WHAT THE EXERCISE ASKS –
From the text about Meyers Mill below, list each type of building the community had in the early 1950s, with the count given for each.

PASSAGE PROVIDED –
⁂
Meyers Mill was an unincorporated community in southwestern Barnwell County, South Carolina, United States. The area was originally settled by the Meyer family in the late 19th century. Meyers Mill grew after a train stop was built on a new rail line. In 1951, it was acquired by the U.S. Atomic Energy Commission as part of a site for the Savannah River Plant.

==History==

===Early history===
The settlement of the community grew with the construction of the Atlantic Coast Line around 1900 from Denmark, South Carolina, to Robins, South Carolina. Robins was on the railroad from Port Royal to Augusta, Georgia. Robins was also taken for the Savannah River Plant. This line is now part of CSX Transportation.

The Meyers Mill community is named after the Meyer family. It was an agricultural community. In the early 1940s, a fire destroyed about half of the community. By the early 1950s, Meyers Mill had a population of about 50, about ten residences, three commercial buildings, one church, one cotton gin, and the railroad station. The people were largely African-Americans.
⁂
(Data items)
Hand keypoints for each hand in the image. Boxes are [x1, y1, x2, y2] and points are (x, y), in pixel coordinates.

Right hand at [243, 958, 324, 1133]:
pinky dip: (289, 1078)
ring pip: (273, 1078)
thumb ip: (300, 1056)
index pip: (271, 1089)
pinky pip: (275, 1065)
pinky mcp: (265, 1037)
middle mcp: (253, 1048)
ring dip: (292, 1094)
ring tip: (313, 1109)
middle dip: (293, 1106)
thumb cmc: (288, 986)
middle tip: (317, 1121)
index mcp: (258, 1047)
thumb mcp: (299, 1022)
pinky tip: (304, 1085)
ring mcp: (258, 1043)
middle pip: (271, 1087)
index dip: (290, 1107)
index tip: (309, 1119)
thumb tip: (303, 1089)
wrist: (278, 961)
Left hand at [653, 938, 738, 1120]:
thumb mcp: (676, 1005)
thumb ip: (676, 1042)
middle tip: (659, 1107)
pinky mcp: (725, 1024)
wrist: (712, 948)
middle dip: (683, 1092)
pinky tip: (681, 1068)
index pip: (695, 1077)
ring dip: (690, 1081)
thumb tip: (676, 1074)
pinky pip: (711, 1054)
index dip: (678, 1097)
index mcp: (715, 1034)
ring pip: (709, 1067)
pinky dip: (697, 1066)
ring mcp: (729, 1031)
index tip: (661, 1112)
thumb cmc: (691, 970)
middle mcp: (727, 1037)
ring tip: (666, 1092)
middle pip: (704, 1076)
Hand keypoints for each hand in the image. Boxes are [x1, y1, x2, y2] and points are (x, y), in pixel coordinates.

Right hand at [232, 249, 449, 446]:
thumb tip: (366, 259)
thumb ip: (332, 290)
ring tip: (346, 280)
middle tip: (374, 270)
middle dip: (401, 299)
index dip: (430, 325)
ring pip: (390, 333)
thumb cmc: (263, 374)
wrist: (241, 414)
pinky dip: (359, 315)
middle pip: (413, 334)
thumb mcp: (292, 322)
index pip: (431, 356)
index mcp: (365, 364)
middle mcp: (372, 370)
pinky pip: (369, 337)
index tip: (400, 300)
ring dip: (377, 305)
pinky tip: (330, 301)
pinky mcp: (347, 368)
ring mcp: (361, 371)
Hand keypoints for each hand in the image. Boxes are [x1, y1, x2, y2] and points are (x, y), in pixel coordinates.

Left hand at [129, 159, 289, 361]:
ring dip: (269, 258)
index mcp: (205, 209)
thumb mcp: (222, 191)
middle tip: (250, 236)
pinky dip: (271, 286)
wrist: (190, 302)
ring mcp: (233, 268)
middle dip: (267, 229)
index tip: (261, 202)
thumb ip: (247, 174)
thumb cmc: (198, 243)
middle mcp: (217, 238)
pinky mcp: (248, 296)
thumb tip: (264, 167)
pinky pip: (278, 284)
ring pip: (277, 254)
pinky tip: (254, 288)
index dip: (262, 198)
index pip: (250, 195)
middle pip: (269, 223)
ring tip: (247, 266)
⁂
EXERCISE SOLUTION –
- Residences: about ten
- Commercial buildings: three
- Church: one
- Cotton gin: one
- Railroad station: one